* _What the exercise asks_
In the listing below, identify each line with the word "PeopleCert" and return those lines.

◇ ◇ ◇

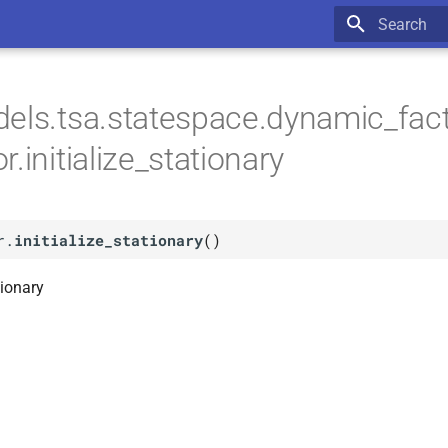
Type to star
els.tsa.statespace.dynamic_fac
.initialize_stationary
r.
initialize_stationary
(
)
tionary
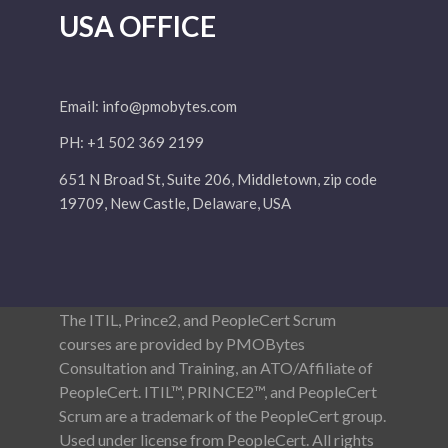
USA OFFICE
Email:
info@pmobytes.com
PH: +1 502 369 2199
651 N Broad St, Suite 206, Middletown, zip code
19709, New Castle, Delaware, USA
The ITIL, Prince2, and PeopleCert Scrum
courses are provided by PMOBytes
Consultation and Training, an ATO/Affiliate of
PeopleCert. ITIL™, PRINCE2™, and PeopleCert
Scrum are a trademark of the PeopleCert group.
Used under license from PeopleCert. All rights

◇ ◇ ◇

* _Exercise answer_
The ITIL, Prince2, and PeopleCert Scrum
PeopleCert. ITIL™, PRINCE2™, and PeopleCert
Scrum are a trademark of the PeopleCert group.
Used under license from PeopleCert. All rights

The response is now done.